Description of the task:
With the first line below as the start and the line containing "- Whether or not being" as the end, copy every line between them exactly, ends included.

▼

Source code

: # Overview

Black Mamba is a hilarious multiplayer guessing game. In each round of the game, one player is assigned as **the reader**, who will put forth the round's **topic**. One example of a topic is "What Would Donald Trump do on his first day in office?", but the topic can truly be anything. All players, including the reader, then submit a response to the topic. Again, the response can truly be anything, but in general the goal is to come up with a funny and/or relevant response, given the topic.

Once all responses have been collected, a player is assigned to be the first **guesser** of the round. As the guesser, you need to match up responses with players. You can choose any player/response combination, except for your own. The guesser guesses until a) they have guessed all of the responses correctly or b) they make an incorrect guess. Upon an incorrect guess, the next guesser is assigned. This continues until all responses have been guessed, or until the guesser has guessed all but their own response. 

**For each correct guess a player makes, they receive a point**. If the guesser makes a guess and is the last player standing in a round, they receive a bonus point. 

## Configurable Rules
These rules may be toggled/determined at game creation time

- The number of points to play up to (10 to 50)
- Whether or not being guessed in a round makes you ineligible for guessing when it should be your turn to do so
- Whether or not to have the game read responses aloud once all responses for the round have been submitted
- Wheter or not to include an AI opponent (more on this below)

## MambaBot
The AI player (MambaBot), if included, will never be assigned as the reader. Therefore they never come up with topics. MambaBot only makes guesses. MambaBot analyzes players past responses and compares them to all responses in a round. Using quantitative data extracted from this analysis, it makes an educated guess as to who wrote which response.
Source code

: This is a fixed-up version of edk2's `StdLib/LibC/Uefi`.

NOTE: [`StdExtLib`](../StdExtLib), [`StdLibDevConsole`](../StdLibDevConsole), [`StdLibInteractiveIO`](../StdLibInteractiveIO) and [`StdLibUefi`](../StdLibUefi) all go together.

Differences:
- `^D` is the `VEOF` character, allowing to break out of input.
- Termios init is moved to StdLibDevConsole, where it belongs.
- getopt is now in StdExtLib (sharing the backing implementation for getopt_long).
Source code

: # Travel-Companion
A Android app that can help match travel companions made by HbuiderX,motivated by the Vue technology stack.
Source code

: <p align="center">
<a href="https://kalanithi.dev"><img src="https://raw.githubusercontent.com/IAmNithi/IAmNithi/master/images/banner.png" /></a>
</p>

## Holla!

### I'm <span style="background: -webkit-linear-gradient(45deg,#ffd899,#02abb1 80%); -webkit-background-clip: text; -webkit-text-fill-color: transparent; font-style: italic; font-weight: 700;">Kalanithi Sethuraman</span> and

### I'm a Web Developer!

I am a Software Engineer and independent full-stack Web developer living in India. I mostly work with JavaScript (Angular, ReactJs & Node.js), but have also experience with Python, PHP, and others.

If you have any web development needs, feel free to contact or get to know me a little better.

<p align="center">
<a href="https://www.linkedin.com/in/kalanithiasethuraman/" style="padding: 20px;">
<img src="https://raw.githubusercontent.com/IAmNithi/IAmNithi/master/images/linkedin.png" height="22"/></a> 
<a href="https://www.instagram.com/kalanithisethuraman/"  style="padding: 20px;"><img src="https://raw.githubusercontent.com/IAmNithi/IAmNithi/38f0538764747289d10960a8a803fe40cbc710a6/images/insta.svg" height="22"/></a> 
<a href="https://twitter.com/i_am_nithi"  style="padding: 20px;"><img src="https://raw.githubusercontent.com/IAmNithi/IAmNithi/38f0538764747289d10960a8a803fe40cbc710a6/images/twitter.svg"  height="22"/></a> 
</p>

▲

Solved problem:
Source code

: # Overview

Black Mamba is a hilarious multiplayer guessing game. In each round of the game, one player is assigned as **the reader**, who will put forth the round's **topic**. One example of a topic is "What Would Donald Trump do on his first day in office?", but the topic can truly be anything. All players, including the reader, then submit a response to the topic. Again, the response can truly be anything, but in general the goal is to come up with a funny and/or relevant response, given the topic.

Once all responses have been collected, a player is assigned to be the first **guesser** of the round. As the guesser, you need to match up responses with players. You can choose any player/response combination, except for your own. The guesser guesses until a) they have guessed all of the responses correctly or b) they make an incorrect guess. Upon an incorrect guess, the next guesser is assigned. This continues until all responses have been guessed, or until the guesser has guessed all but their own response. 

**For each correct guess a player makes, they receive a point**. If the guesser makes a guess and is the last player standing in a round, they receive a bonus point. 

## Configurable Rules
These rules may be toggled/determined at game creation time

- The number of points to play up to (10 to 50)
- Whether or not being guessed in a round makes you ineligible for guessing when it should be your turn to do so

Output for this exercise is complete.